The increased turbulence is caused because the ratio of the cross
sectional area of the tunnel to the area of the annulus (the gap
between train and tunnel) is much higher than before, so the train
will force the same amount of air through a much smaller gap. *The
result is higher flow velocities, which mean increased turbulence.

As I stated before, the Victoria Line tunnels were originally built to
a larger diameter in order to *reduce* air resistance. *While the
trains were larger than previous Tube stock, they only used up a small
proportion of the increased cross sectional area of the tunnel
compared with previous Tube lines.

On Fri, 14 Aug 2009 03:37:33 -0700 (PDT)
Andy wrote:
But turbulence does not heat the air. Turbulent air generally stays at

Any movement of one section of a fluid against another will heat it.
Eg if a propeller blows a load of air backwards that air will eventually
stop moving with respect the rest of the air mass around it. How do you
think the energy is lost? As heat of course.

B2003

On 14 Aug, 11:47, wrote:
On Fri, 14 Aug 2009 03:37:33 -0700 (PDT)

Andy wrote:
But turbulence does not heat the air. Turbulent air generally stays at

Any movement of one section of a fluid against another will heat it.
Eg if a propeller blows a load of air backwards that air will eventually
stop moving with respect the rest of the air mass around it. How do you
think the energy is lost? As heat of course.


BUT that is friction (between air molecules and of air molecules with
solid objects) doing the heating not the turbulence itself. 'Bruce'
was claiming that the friction was a minor component of the heating,
but friction is pretty much the only source of heating when airflows
are considered.

On Fri, 14 Aug 2009 04:10:01 -0700 (PDT)
Andy wrote:
solid objects) doing the heating not the turbulence itself. 'Bruce'
was claiming that the friction was a minor component of the heating,

Ah ok , didn't realise thats what he was saying. That kind of stupid
argument is par for the course with Bruce (or whatever his real name is).

B2003

On Fri, 14 Aug 2009 03:37:33 -0700 (PDT), Andy
wrote:

But turbulence does not heat the air. Turbulent air generally stays at
the same temperature as the still air that was in position before.
Heat is all in the internal vibrations of the air molecules, not in
the bulk movement.


Utter nonsense.

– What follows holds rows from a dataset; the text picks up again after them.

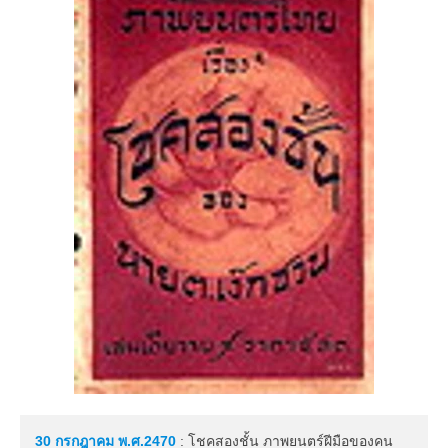
30 กรกฎาคม
พ.ศ.2470
: โชคสองชั้น ภาพยนตร์ฝีมือของคน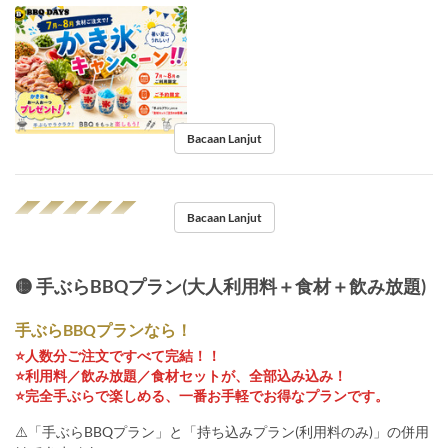
Bacaan Lanjut
◢◤◢◤◢◤◢◤◢◤
Bacaan Lanjut
🟡 手ぶらBBQプラン(大人利用料＋食材＋飲み放題)
手ぶらBBQプランなら！
⭐️人数分ご注文ですべて完結！！
⭐️利用料／飲み放題／食材セットが、全部込み込み！
⭐️完全手ぶらで楽しめる、一番お手軽でお得なプランです。
⚠️「手ぶらBBQプラン」と「持ち込みプラン(利用料のみ)」の併用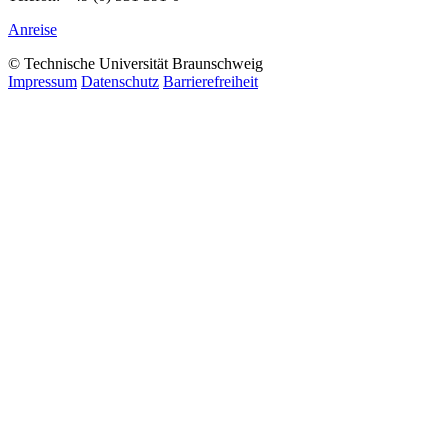
Anreise
© Technische Universität Braunschweig
Impressum
Datenschutz
Barrierefreiheit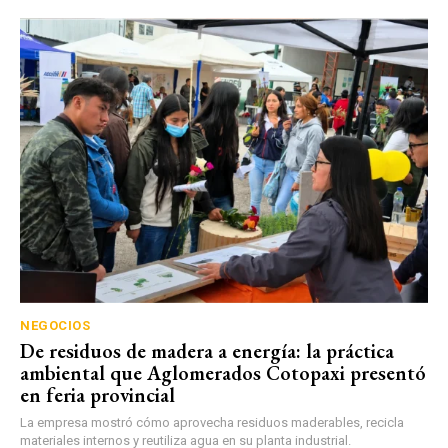
NEGOCIOS
De residuos de madera a energía: la práctica
ambiental que Aglomerados Cotopaxi presentó
en feria provincial
La empresa mostró cómo aprovecha residuos maderables, recicla
materiales internos y reutiliza agua en su planta industrial.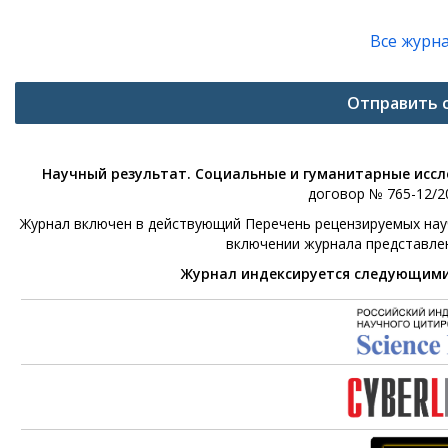
Все журн
Отправить 
Научный результат. Социальные и гуманитарные исс
договор № 765-12/20
Журнал включен в действующий Перечень рецензируемых научн
включении журнала представле
Журнал индексируется следующим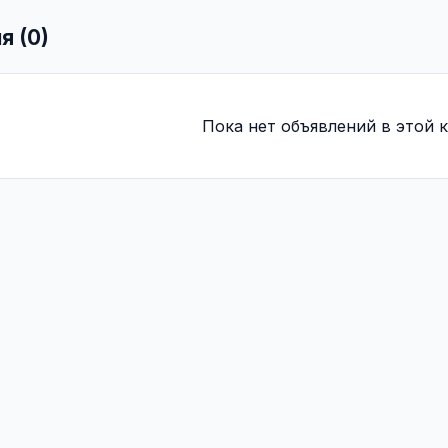
я (0)
Пока нет объявлений в этой к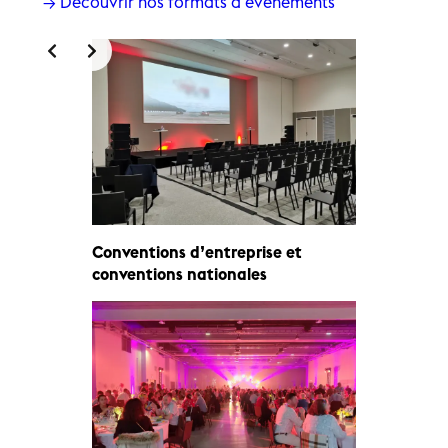
→ Découvrir nos formats d’événements
Conventions d’entreprise et
Salons pr
conventions nationales
de toutes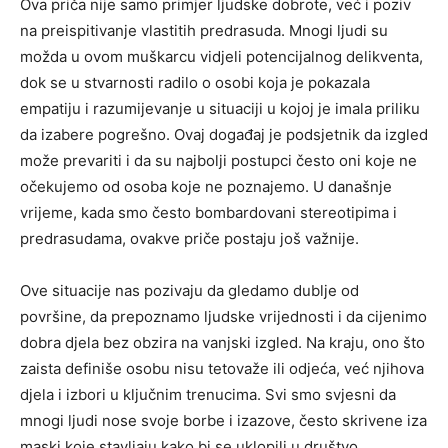
Ova priča nije samo primjer ljudske dobrote, već i poziv
na preispitivanje vlastitih predrasuda. Mnogi ljudi su
možda u ovom muškarcu vidjeli potencijalnog delikventa,
dok se u stvarnosti radilo o osobi koja je pokazala
empatiju i razumijevanje u situaciji u kojoj je imala priliku
da izabere pogrešno.
Ovaj događaj je podsjetnik da izgled
može prevariti i da su najbolji postupci često oni koje ne
očekujemo od osoba koje ne poznajemo. U današnje
vrijeme, kada smo često bombardovani stereotipima i
predrasudama, ovakve priče postaju još važnije.
Ove situacije nas pozivaju da gledamo dublje od
površine, da prepoznamo ljudske vrijednosti i da cijenimo
dobra djela bez obzira na vanjski izgled. Na kraju, ono što
zaista definiše osobu nisu tetovaže ili odjeća, već njihova
djela i izbori u ključnim trenucima. Svi smo svjesni da
mnogi ljudi nose svoje borbe i izazove, često skrivene iza
maski koje stavljaju kako bi se uklopili u društvo.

Go to the back of the class!

On 14 Aug, 12:35, Bruce wrote:
On Fri, 14 Aug 2009 03:37:33 -0700 (PDT), Andy
wrote:



But turbulence does not heat the air. Turbulent air generally stays at
the same temperature as the still air that was in position before.
Heat is all in the internal vibrations of the air molecules, not in
the bulk movement.

Utter nonsense. *Go to the back of the class!

Really? Can you explain how turbulent air gets hotter without
friction? I suggest that you go and read up on fluid dynamics and try
and learn something.

On Fri, 14 Aug 2009 05:12:05 -0700 (PDT), Andy
wrote:

Really? Can you explain how turbulent air gets hotter without
friction?


You're talking about skin friction between the train and the air. I'm
talking about turbulence. Two very different things, as I am sure you
will continue to fail to appreciate.

I majored in fluid flow at University.

On Aug 15, 12:28*pm, Bruce wrote:
On Fri, 14 Aug 2009 05:12:05 -0700 (PDT), Andy
wrote:



Really? Can you explain how turbulent air gets hotter without
friction?

You're talking about skin friction between the train and the air. *

Where did I say that? I just mentioned friction.

I'm talking about turbulence. *Two very different things, as I am sure you
will continue to fail to appreciate.

I majored in fluid flow at University.

Really and you are still talking ********, I'm impressed.

There is NO heating directly from the turbulent air. All the heating
which might arise from turbulence comes from fricton. Both between the
moving air and the tunnel walls and between air flows moving at
different speeds. Bulk flow of any fluid doesn't make it hotter; but
the interaction of different moving sections of air gives rise to
friction and it is this the friction that causing the air to get
hotter, not the turbulence itself.

You were the one saying that friction is the minority cause of heating
when, in fact, it is pretty much the only direct cause of heating.
Just to emphasize the point. TURBULENCE causes FRICTION which leads to
HEAT, which part don't you understand?